Y fue ese día donde uno amanece sonriendo, por supuesto levantándose con el pie derecho, te miras al espejo y dices yeah!, cualquier prenda te sienta bien, cualquier comida es rica y cualquier película tiene su lado positivo. Simplemente la energía fluyó en un buen sábado.

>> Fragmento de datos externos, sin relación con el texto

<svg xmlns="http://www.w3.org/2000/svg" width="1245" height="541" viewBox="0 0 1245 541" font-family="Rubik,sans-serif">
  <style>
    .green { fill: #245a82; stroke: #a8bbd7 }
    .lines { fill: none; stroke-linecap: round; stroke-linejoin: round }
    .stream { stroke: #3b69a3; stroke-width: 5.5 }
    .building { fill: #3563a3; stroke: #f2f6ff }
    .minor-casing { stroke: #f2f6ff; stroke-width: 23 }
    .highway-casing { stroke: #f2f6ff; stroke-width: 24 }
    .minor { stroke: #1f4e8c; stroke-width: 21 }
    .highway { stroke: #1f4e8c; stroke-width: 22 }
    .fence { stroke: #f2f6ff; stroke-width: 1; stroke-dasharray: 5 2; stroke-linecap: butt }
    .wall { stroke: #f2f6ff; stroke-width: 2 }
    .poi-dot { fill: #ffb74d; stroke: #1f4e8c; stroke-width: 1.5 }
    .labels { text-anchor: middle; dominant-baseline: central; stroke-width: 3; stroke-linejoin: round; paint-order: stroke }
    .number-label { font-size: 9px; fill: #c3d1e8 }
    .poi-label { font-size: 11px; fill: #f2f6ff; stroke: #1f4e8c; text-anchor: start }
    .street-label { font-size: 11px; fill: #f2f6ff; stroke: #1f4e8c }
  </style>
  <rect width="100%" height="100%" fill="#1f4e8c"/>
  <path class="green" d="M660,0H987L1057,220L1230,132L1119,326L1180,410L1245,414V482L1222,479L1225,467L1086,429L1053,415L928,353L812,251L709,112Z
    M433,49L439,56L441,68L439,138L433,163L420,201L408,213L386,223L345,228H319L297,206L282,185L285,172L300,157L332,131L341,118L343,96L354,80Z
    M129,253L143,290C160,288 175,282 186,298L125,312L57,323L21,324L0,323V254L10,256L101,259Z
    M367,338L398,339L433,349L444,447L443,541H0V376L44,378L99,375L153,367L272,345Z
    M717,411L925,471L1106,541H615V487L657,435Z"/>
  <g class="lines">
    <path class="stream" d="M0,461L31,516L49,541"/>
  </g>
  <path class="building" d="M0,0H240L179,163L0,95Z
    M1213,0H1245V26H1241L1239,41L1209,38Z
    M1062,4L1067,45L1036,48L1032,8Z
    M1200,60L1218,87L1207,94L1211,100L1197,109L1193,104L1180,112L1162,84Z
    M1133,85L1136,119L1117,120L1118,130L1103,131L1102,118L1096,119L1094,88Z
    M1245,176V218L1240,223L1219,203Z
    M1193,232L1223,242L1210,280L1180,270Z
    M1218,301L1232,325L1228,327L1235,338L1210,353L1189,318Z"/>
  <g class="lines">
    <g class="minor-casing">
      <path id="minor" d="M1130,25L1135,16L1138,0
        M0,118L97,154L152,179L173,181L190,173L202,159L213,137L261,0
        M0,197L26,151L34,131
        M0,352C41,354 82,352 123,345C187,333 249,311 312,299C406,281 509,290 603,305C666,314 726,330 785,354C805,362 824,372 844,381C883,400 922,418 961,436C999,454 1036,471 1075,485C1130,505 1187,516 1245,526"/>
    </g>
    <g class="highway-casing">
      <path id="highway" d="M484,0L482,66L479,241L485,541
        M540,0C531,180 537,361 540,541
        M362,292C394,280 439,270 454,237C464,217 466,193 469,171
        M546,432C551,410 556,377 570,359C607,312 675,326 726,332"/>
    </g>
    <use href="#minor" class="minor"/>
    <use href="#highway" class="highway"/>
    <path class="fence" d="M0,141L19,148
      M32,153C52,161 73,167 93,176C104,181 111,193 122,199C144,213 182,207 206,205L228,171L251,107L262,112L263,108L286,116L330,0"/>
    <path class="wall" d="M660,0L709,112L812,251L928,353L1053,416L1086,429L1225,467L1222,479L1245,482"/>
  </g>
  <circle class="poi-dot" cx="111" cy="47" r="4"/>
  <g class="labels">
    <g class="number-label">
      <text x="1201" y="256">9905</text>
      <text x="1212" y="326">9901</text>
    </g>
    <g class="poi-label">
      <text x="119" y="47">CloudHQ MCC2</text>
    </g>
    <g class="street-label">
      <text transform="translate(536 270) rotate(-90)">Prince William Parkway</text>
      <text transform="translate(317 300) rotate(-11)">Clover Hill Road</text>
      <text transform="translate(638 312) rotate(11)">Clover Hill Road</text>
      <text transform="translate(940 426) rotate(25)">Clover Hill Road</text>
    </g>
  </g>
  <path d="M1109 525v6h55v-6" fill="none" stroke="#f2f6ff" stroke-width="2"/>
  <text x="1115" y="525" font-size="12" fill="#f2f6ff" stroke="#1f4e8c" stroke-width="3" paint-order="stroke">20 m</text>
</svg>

El principio de la jornada comenzó con una buena peda en casa de Almudena, recordando viejos tiempos, charlando con buenos amigos y colegas comunicadores, disfrutando de una buena cerveza y buena compañía, desafortunadamente tenía que partir a otro lugar que me esperaba, era una cita en un lugar ya conocido…
Llegué puntualmente con mi hermano Sergio al pasagüero y comenzamos a ver a las lindas chicas (-no todas-) que se conjugaban en aquél lugar. Nos esperaban ya; mi hermano Rulo, mi cuñis Cecilia – insisto que hermosa pareja hacen-, los primos Gerardo y Edu; Fabiola y Sacco. Pero mi cita aun no llegaba, seguramente era todavía temprano.

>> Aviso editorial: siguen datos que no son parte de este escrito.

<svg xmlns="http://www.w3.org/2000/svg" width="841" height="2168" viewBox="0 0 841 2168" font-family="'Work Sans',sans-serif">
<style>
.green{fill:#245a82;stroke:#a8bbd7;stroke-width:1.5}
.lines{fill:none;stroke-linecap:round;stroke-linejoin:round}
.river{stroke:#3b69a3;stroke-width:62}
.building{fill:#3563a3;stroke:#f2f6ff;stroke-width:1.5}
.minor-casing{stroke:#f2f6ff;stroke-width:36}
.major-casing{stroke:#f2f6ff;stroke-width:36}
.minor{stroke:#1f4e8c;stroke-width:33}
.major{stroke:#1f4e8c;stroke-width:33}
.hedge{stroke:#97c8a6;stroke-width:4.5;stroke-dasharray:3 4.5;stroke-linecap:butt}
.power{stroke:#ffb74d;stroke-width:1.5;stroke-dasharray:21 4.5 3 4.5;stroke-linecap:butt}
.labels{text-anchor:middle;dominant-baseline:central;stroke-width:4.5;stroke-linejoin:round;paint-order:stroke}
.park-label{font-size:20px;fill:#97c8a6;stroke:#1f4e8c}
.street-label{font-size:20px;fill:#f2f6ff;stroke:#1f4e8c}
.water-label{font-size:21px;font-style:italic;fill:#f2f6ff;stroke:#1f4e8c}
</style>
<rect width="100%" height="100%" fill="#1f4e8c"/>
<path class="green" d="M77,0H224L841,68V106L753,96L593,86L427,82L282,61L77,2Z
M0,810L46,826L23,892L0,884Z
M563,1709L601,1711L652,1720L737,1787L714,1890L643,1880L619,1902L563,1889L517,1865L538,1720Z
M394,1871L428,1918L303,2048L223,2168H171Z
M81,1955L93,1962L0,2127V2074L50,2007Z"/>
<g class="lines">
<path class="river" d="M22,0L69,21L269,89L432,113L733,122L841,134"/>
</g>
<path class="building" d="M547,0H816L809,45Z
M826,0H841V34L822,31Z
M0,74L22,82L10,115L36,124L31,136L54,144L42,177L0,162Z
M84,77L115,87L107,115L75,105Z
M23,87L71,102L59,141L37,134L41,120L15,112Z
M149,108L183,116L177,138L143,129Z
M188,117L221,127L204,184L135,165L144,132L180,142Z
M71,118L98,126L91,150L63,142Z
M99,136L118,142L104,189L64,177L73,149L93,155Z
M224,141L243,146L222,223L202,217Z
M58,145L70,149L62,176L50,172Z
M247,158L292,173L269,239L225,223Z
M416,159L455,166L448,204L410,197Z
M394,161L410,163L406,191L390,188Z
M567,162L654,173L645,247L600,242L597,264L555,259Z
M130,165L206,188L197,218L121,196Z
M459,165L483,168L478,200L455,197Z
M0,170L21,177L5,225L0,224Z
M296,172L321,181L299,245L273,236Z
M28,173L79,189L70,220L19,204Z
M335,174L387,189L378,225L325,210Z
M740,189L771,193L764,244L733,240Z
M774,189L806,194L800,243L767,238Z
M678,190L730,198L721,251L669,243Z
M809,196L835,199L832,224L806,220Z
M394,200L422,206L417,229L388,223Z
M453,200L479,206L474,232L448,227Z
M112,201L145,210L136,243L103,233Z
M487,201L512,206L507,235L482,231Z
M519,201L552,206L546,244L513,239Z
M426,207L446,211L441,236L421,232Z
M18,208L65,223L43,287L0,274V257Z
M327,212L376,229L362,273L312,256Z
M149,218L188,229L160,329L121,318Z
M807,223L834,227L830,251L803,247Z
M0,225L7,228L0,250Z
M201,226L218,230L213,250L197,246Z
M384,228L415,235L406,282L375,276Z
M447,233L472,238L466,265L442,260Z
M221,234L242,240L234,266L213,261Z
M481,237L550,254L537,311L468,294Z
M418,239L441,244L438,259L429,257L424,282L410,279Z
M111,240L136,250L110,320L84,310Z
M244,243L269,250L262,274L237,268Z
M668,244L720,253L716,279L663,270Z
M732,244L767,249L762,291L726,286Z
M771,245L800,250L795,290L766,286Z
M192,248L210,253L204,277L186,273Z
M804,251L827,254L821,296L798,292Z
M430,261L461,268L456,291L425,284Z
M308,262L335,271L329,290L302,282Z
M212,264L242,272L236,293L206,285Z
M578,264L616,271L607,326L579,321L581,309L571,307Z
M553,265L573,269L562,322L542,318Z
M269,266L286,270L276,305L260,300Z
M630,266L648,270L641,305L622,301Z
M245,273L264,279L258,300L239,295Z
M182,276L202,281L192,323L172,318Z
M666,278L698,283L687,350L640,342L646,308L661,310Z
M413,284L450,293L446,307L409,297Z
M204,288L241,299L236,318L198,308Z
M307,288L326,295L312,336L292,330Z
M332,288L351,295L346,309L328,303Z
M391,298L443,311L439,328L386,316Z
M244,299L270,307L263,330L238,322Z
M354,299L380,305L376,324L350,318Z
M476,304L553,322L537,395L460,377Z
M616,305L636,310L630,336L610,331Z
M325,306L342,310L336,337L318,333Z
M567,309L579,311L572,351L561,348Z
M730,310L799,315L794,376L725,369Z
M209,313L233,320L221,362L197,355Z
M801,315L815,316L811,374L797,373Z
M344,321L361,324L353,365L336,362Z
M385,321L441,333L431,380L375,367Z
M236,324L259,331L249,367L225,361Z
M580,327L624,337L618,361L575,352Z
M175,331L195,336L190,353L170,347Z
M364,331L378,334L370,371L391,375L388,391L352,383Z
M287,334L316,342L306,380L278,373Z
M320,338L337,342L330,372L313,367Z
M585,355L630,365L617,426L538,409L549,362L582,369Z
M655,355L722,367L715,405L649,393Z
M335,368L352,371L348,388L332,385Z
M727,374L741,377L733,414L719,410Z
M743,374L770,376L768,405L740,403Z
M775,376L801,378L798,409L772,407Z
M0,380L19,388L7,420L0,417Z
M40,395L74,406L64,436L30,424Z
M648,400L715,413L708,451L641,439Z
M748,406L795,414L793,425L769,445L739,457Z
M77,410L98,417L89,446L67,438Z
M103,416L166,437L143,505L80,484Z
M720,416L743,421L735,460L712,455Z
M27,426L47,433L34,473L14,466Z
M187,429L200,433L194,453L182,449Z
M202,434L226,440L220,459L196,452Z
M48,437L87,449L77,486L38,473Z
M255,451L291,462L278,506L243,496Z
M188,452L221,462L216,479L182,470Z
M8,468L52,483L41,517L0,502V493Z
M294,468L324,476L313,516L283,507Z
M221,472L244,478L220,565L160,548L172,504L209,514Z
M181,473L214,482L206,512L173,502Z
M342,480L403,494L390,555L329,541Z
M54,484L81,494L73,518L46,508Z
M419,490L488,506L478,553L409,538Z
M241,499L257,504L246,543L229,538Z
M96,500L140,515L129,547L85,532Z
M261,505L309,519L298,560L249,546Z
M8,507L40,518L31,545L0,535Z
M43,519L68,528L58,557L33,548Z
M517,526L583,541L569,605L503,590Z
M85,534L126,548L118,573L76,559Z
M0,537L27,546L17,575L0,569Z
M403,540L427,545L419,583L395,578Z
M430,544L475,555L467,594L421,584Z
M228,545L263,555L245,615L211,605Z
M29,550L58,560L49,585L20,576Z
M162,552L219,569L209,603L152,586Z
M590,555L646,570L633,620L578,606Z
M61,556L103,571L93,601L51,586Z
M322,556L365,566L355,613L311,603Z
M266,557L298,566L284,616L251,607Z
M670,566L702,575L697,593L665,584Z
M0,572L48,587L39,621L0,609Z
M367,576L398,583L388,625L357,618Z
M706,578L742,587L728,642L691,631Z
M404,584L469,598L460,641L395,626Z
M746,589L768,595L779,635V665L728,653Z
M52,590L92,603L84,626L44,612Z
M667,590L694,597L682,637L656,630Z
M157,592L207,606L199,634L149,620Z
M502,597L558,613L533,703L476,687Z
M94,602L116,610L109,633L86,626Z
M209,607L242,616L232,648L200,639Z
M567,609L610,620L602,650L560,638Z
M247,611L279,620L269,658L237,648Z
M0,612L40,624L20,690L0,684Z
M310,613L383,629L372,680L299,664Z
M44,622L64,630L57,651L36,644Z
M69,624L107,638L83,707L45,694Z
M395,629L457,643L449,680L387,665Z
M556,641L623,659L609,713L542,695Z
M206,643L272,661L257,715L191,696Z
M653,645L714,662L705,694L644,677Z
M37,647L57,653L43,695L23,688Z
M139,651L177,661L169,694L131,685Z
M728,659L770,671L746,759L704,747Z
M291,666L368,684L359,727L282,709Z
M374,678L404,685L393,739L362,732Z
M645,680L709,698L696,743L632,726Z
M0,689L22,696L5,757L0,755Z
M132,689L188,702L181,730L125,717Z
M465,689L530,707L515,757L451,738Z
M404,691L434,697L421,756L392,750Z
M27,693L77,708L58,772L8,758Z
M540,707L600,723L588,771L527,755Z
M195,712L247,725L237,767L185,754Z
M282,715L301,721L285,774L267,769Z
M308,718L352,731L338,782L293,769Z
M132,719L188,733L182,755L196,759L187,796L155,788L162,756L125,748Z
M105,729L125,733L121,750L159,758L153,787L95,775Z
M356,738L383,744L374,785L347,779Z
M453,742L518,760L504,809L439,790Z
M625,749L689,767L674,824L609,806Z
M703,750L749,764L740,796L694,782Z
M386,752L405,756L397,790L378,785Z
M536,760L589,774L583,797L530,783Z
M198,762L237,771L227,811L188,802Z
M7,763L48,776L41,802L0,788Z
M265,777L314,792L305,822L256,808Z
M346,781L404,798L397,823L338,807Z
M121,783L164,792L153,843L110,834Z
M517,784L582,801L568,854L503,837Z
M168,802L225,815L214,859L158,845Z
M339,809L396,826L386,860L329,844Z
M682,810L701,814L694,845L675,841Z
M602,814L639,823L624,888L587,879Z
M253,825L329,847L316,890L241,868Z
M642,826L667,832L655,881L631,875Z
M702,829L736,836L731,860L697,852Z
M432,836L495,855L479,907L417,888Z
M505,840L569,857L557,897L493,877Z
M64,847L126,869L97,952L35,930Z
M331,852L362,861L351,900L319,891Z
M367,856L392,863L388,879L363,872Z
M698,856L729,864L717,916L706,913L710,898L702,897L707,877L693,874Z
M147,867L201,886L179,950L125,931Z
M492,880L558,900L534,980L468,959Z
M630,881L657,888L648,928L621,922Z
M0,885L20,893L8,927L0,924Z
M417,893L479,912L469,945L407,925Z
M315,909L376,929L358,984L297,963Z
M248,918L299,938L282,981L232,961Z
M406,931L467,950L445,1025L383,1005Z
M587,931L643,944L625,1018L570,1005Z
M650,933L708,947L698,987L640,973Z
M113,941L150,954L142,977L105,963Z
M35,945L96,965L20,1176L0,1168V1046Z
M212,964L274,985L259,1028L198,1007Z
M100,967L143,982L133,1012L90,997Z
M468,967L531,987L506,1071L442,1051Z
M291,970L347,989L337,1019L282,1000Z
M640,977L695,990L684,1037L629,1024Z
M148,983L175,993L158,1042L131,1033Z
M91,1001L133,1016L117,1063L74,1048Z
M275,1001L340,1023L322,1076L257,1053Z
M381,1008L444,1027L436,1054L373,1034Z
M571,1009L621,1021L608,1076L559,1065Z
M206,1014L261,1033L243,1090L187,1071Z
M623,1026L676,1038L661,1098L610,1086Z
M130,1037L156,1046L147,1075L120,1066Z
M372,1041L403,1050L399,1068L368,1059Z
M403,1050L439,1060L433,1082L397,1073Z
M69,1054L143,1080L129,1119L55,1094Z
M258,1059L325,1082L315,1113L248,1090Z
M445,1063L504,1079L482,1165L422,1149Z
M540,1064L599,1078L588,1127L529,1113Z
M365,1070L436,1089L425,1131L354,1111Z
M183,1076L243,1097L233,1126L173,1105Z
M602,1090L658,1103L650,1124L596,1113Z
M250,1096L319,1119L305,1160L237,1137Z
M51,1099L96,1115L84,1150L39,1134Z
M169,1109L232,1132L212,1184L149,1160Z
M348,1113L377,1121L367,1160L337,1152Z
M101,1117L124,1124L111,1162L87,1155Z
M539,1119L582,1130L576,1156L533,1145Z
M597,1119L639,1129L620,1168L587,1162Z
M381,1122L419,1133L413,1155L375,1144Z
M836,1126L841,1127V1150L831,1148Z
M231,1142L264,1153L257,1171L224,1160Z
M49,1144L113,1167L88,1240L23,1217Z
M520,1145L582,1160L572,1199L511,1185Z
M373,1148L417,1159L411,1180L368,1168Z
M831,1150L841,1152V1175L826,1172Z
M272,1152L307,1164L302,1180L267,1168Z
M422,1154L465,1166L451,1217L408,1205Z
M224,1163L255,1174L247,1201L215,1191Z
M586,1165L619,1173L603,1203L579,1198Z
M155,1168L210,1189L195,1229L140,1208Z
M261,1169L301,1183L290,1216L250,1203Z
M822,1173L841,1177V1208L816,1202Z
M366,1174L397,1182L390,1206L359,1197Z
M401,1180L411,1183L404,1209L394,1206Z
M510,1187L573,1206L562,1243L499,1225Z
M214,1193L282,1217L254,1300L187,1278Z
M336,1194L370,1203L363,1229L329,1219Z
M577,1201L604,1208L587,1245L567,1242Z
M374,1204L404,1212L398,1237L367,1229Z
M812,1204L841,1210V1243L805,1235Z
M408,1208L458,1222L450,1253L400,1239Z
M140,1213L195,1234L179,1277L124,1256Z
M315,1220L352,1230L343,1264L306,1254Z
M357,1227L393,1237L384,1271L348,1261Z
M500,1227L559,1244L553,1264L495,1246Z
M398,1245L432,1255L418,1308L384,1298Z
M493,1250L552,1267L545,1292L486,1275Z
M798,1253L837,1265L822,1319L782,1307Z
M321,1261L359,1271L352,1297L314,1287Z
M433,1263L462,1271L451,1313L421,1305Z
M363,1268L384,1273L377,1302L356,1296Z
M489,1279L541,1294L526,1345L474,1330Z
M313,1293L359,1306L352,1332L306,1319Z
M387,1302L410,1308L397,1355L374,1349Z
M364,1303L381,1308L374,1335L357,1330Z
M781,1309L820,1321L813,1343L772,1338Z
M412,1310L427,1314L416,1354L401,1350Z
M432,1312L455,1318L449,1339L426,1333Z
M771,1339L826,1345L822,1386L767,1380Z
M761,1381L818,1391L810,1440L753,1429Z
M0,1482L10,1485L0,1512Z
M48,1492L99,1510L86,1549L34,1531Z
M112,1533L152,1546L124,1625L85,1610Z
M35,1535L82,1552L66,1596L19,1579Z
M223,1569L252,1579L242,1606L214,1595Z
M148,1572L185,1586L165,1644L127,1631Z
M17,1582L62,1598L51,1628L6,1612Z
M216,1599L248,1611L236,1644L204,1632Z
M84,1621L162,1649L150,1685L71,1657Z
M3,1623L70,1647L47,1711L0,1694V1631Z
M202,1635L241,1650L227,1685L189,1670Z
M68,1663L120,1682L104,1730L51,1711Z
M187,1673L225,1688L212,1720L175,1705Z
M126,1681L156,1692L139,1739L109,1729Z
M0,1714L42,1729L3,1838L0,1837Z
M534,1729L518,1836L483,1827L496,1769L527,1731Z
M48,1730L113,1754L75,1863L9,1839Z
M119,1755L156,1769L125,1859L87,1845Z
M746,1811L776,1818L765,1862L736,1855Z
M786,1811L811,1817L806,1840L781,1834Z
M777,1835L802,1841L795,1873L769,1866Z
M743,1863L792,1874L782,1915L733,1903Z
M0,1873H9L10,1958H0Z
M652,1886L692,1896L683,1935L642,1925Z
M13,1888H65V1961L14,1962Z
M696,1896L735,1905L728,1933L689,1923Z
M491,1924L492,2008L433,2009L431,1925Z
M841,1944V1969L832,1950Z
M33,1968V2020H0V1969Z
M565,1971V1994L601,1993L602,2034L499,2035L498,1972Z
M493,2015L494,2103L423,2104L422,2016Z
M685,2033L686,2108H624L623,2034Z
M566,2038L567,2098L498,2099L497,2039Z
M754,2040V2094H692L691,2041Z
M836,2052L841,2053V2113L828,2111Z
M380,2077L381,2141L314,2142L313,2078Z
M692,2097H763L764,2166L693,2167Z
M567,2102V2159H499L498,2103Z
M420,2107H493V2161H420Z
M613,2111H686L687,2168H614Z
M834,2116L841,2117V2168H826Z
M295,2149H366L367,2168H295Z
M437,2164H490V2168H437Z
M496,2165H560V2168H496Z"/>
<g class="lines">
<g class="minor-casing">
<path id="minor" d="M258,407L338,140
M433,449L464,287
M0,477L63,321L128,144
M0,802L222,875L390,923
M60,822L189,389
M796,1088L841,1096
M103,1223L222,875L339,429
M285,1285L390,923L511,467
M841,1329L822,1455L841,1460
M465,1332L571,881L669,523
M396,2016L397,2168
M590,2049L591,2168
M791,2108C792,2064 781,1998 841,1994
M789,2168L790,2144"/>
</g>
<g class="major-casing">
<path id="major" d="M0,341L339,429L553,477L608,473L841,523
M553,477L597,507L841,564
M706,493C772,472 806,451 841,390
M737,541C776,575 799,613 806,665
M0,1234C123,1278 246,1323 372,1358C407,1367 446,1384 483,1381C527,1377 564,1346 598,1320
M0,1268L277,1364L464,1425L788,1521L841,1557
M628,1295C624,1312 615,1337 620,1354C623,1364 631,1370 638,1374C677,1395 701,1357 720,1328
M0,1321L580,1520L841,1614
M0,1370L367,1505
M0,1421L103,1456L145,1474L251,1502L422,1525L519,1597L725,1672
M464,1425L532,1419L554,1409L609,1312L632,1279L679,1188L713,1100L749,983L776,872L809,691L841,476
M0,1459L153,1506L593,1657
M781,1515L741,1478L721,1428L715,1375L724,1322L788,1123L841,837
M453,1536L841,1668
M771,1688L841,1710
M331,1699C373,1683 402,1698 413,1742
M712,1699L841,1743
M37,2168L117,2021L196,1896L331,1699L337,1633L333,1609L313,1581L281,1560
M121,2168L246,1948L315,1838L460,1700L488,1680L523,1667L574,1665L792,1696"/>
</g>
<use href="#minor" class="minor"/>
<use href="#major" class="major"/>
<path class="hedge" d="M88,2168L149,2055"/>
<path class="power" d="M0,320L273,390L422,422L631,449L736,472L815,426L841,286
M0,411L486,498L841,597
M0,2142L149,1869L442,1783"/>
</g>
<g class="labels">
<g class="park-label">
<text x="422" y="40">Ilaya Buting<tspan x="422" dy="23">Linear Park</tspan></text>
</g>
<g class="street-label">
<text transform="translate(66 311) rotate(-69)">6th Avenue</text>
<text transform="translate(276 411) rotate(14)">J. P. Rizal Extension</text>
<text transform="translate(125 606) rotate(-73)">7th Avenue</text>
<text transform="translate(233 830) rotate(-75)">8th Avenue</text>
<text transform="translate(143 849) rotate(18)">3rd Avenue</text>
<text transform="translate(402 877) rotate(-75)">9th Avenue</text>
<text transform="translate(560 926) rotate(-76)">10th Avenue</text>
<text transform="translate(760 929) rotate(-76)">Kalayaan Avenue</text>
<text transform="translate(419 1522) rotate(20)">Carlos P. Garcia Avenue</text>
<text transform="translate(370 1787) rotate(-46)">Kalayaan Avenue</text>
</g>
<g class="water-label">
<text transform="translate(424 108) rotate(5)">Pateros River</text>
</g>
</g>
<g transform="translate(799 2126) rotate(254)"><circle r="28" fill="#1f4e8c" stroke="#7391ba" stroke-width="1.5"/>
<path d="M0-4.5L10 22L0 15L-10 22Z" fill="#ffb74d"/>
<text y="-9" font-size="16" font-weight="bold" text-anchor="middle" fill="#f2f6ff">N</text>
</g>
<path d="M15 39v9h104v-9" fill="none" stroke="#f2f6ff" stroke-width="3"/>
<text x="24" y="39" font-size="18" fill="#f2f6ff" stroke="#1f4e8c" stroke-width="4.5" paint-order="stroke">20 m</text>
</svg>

Después de un precopeo comenzó la explosión de júbilo, de alegría: Plastilina Mosh en concierto: Rosso, Jonaz, Mr. E, Milton y una dama muy rifada en la batería, comenzaron a despertar al Jesús dormido que llevaba dentro, de inmediato me ubique a empujones en frente del escenario, no sé porqué pero lo hice, simplemente nació; y comenzando a entonar enzo otro hermano arribaba al corazón del slam: Gerardo (chore pa´ los cuates).
Y por fin mi cita llegó… La cita conmigo mismo, con mi espacio, con la música, con el ambiente, con mis hermanos, y por supuesto con Mr. Pmosh. Habrán tocado hora y media, las mejores rolas, el mejor carácter disponible de los plastilinos nos hicieron bailar, cantar y golpear –y ser golpeados- de la forma más sabrosa que pude esperar. Literalmente bañado en sudor escurría mi playera cuando de pronto Milton saca un letrero que decía: “Está es la última rola, así que salten cabrones”. ¡Uy, peligroso pop!
En aquél momento me visualicé fuera de mi, era parte de todo y la música en mi interior, me disfrute, me gocé, era parte del inconciente colectivo coreando: … viernes otra vez!
Fue la mejor cita en mucho tiempo, encontré algo de mí que tenía olvidado, simplemente vivir y disfrutarme.
El saldo: me robaron una auto parte de mi coche, a Sergio lo golpeó una dama en la nariz – bailando por supuesto – y algún pariente de tún tún con ascendencia ewok me saco el aire, Tres días llegando a casa al amanecer. Pero que más da…
…suelta suave el animal
con la mano en la cabeza
y una bala en la conciencia…
Cuñis!
Hay que irnos de concierto otra vez! Recuerda que tenemos un trato je je je.
Beso enorme!
Por: Cecilia el Junio 25, 2007
a las 7:07 pm
Yeisus! que loco y buen fin de semana, me da mucho gusto que estés bien y tu una cita perfecta!
Muy chida tu crónica, que buen grupo los plastilinos
Un abrazo
Por: Gabo el Junio 27, 2007
a las 9:27 am
Me encantó tu crónica! Hasta me dieron ganas de haber estado ahí… Plastilina rules!!! y como lo he dicho: hay que seguir rockeando mientras el cuerpo aguante…
Soy la luz de este momento
No respiro, soy de fierro
No me busques, yo te encuentro
No me toques o te quemo
Ya no quiero ser así
Yo quiero estar junto a tí
Pero así es mi destino
Soy el rey de este camino
Solo veánme pasar
No me imiten, es mortal
No me busquen o si no su calavera va a llegar…
A ver cuándo me invitas a un concierto no?